Según un estudio privado, ocho de cada diez argentinos aseguran que sus ingresos no lograron acompañar el aumento de la inflación en los últimos meses, una situación que impacta de manera directa en el consumo cotidiano y en la posibilidad de tomarse vacaciones.
Los datos surgen del Monitor de Opinión Pública (MOP), elaborado por Zentrix Consultora, que reveló que el 77,6 por ciento de los encuestados afirma que su salario perdió poder adquisitivo frente a la suba de precios. Este deterioro se refleja también en la autopercepción social: el 64 por ciento de la población se identifica actualmente como clase media baja o baja, evidenciando una presión sostenida sobre los ingresos reales a lo largo del año.
En cuanto a la evaluación de la economía nacional, el relevamiento muestra diferencias respecto a la experiencia personal. Mientras que un 55,3 por ciento considera que la situación económica del país es menos favorable que su propia realidad, la percepción general continúa marcada por la incertidumbre.
En este contexto, se destaca que a partir de enero de 2026 el Instituto Nacional de Estadística y Censos (Indec) aplicará un nuevo sistema para el cálculo del Índice de Precios al Consumidor (IPC). La actualización incorporará cambios en la canasta de bienes y servicios y en las categorías del índice, con el objetivo de reflejar hábitos de consumo más actuales y alinearse con estándares internacionales.
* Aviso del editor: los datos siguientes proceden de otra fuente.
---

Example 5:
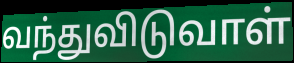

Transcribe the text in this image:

வந்துவிடுவாள்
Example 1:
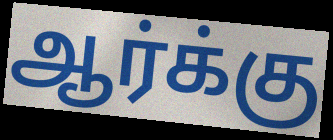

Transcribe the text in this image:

ஆர்க்கு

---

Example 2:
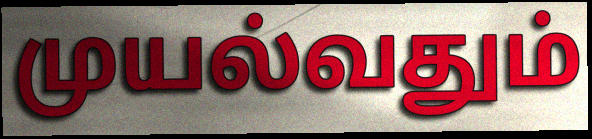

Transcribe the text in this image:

முயல்வதும்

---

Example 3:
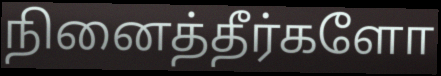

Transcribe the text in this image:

நினைத்தீர்களோ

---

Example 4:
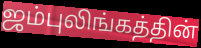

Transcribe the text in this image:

ஜம்புலிங்கத்தின்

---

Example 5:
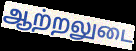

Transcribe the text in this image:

ஆற்றலுடை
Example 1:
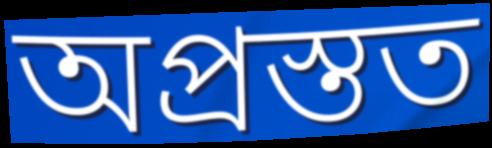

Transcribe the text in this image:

অপ্রস্তত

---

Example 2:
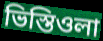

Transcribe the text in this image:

ভিস্তিওলা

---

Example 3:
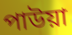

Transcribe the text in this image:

পাউয়া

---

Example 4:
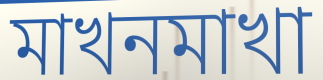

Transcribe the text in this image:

মাখনমাখা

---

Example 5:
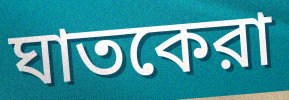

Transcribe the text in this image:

ঘাতকেরা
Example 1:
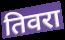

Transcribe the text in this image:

तिवरा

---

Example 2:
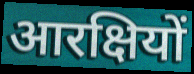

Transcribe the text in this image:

आरक्षियों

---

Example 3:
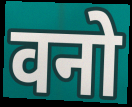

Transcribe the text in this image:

वनो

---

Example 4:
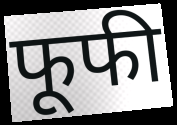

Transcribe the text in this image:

फूफी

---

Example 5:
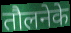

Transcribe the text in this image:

तौलनेके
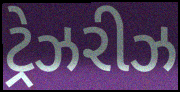
ટ્રેઝરીઝ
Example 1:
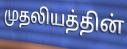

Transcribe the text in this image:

முதலியத்தின்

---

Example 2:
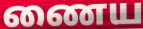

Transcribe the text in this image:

ணைய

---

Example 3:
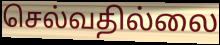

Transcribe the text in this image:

செல்வதில்லை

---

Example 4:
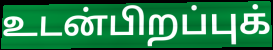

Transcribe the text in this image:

உடன்பிறப்புக்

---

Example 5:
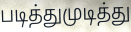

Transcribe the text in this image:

படித்துமுடித்து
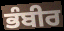
ਭੰਬੀਰ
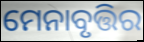
ମେନାବୃତ୍ତିର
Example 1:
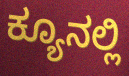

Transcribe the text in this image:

ಕ್ಯೂನಲ್ಲಿ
Los datos de enero se darán a conocer en febrero, mientras que la inflación de diciembre de 2025 será informada el 13 de enero bajo la metodología vigente.
Vacaciones más cortas y menor consumo
El sondeo de Zentrix también evidenció modificaciones en los hábitos de consumo durante las fiestas de fin de año. El 48,5 por ciento de los consultados anticipó que gastaría menos que en 2024, una tendencia que se reflejó en celebraciones más austeras, con menos productos o sustitución de artículos en función del presupuesto disponible.
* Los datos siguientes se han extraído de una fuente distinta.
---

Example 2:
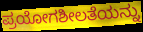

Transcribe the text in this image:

ಪ್ರಯೋಗಶೀಲತೆಯನ್ನು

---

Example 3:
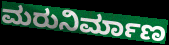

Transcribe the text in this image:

ಮರುನಿರ್ಮಾಣ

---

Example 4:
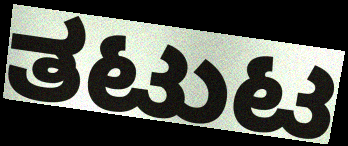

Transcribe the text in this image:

ತಟುಟ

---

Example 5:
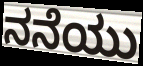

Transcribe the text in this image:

ನನೆಯು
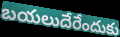
బయలుదేరేందుకు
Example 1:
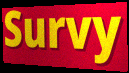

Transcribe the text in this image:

Survy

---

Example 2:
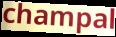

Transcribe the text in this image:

champal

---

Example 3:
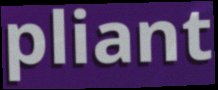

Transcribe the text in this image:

pliant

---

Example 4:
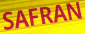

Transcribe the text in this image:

SAFRAN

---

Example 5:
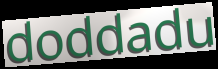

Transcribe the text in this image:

doddadu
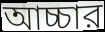
আচ্চার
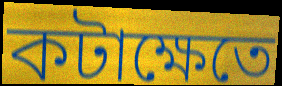
কটাক্ষেতে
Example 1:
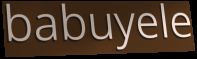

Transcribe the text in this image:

babuyele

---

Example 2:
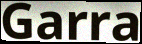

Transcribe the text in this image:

Garra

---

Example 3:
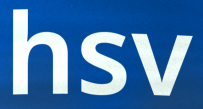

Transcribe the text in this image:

hsv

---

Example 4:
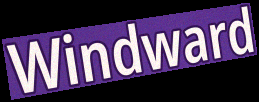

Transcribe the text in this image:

Windward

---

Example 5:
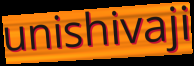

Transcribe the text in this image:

unishivaji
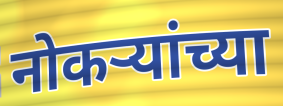
नोकऱ्यांच्या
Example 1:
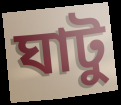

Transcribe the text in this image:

ঘাটু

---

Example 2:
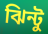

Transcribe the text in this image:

ঝিন্টু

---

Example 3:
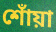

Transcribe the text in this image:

শোঁয়া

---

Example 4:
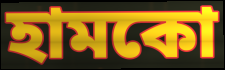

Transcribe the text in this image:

হামকো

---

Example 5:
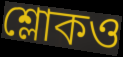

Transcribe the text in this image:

শ্লোকও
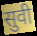
सुवी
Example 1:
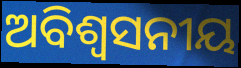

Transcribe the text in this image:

ଅବିଶ୍ବସନୀୟ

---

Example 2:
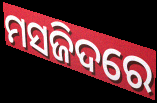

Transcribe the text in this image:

ମସଜିଦରେ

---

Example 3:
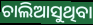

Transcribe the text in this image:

ଚାଲିଆସୁଥିବା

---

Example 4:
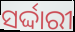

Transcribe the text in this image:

ସର୍ଦ୍ଦାରୀ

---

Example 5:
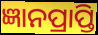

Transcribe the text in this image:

ଜ୍ଞାନପ୍ରାପ୍ତି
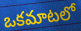
ఒకమాటలో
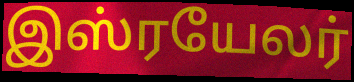
இஸ்ரயேலர்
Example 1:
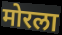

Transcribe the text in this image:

मोरला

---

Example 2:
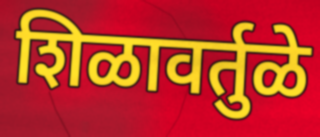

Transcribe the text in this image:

शिळावर्तुळे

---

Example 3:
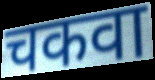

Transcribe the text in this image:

चकवा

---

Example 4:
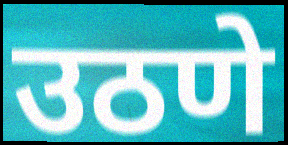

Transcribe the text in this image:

उठणे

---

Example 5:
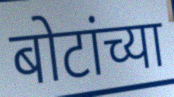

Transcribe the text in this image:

बोटांच्या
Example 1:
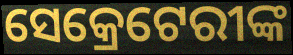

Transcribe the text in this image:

ସେକ୍ରେଟେରୀଙ୍କ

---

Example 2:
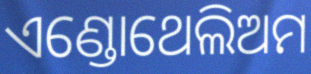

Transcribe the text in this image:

ଏଣ୍ଡୋଥେଲିଅମ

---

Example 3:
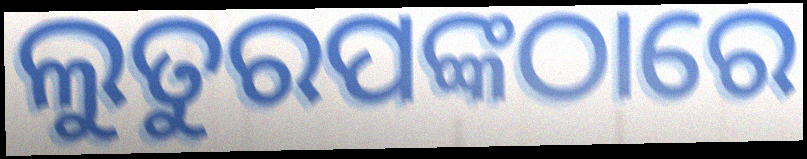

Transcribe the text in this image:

ଲୁତୁରପଙ୍କଠାରେ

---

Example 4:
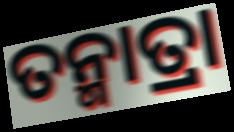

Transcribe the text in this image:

ତନ୍ମାତ୍ରା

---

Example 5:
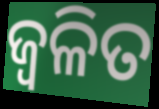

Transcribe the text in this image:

ଜ୍ୱଳିତ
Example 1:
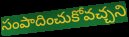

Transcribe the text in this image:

సంపాదించుకోవచ్చని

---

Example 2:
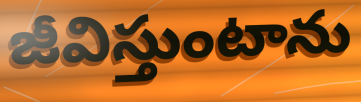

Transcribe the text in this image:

జీవిస్తుంటాను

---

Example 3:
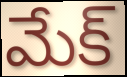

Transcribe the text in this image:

మేక్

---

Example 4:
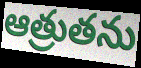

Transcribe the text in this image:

ఆత్రుతను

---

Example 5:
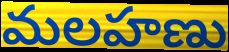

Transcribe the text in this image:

మలహణు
De cara al verano, el 39,3 por ciento manifestó no contar con recursos suficientes para viajar. Entre quienes sí planean tomarse vacaciones, se observa una preferencia por estadías breves o destinos cercanos. “Con salarios que no alcanzan y precios percibidos como desalineados, el cierre del año encuentra a una porción creciente de la población ajustando consumos, postergando gastos y enfrentando mayores dificultades para llegar a fin de mes, en un clima generalizado de incertidumbre económica”, detalla el informe.
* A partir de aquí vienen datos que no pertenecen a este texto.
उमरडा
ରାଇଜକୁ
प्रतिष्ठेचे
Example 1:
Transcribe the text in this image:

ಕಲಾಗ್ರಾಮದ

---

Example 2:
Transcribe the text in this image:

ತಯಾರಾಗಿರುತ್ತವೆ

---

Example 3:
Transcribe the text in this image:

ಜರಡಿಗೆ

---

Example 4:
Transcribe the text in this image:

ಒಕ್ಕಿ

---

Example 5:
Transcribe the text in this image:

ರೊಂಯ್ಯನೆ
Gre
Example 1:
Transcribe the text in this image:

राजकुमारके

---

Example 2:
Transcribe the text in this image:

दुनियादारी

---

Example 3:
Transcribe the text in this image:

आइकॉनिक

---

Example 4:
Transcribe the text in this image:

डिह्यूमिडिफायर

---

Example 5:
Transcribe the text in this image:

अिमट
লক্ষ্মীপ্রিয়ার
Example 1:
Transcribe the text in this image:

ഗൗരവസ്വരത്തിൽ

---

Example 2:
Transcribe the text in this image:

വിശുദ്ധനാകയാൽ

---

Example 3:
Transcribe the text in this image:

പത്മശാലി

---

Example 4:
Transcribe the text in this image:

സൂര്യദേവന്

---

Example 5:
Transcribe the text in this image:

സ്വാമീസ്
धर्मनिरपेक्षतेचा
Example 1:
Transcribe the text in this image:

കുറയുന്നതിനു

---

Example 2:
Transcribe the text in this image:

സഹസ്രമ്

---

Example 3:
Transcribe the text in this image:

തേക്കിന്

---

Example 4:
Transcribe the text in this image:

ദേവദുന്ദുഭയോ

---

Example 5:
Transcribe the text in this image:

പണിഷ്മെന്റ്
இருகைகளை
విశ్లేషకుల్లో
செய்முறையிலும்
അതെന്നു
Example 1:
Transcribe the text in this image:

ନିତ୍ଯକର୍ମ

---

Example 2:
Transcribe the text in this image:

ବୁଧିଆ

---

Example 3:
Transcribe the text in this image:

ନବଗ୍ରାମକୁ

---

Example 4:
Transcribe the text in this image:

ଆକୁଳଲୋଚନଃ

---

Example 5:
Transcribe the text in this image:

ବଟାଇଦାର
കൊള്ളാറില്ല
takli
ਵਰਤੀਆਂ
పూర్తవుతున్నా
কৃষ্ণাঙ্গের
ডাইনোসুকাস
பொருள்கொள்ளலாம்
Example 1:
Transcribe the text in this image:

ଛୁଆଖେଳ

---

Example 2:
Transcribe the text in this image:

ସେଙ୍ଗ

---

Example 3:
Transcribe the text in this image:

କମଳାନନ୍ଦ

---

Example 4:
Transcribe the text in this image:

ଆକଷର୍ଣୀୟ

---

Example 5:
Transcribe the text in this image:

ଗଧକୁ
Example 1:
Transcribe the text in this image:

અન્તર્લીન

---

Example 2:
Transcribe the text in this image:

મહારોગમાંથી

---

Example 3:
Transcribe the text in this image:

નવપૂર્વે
En la misma línea, otro relevamiento realizado por Bumeran indicó que el 46 por ciento de los trabajadores no se tomó días de descanso durante el año. La falta de recursos fue el principal motivo, aunque también influyeron cambios laborales, prioridades personales y problemas de salud.
Frente a este escenario, muchos empleados buscan alternativas. El 29 por ciento expresó preferencia por reducir la jornada laboral antes que tomarse vacaciones, mientras que el 22 por ciento optó por otros beneficios, entre los que se destacan un salario competitivo (44 por ciento), trabajo remoto (21 por ciento), incentivos económicos adicionales (15 por ciento), flexibilidad horaria (10 por ciento) y días libres ocasionales (6 por ciento).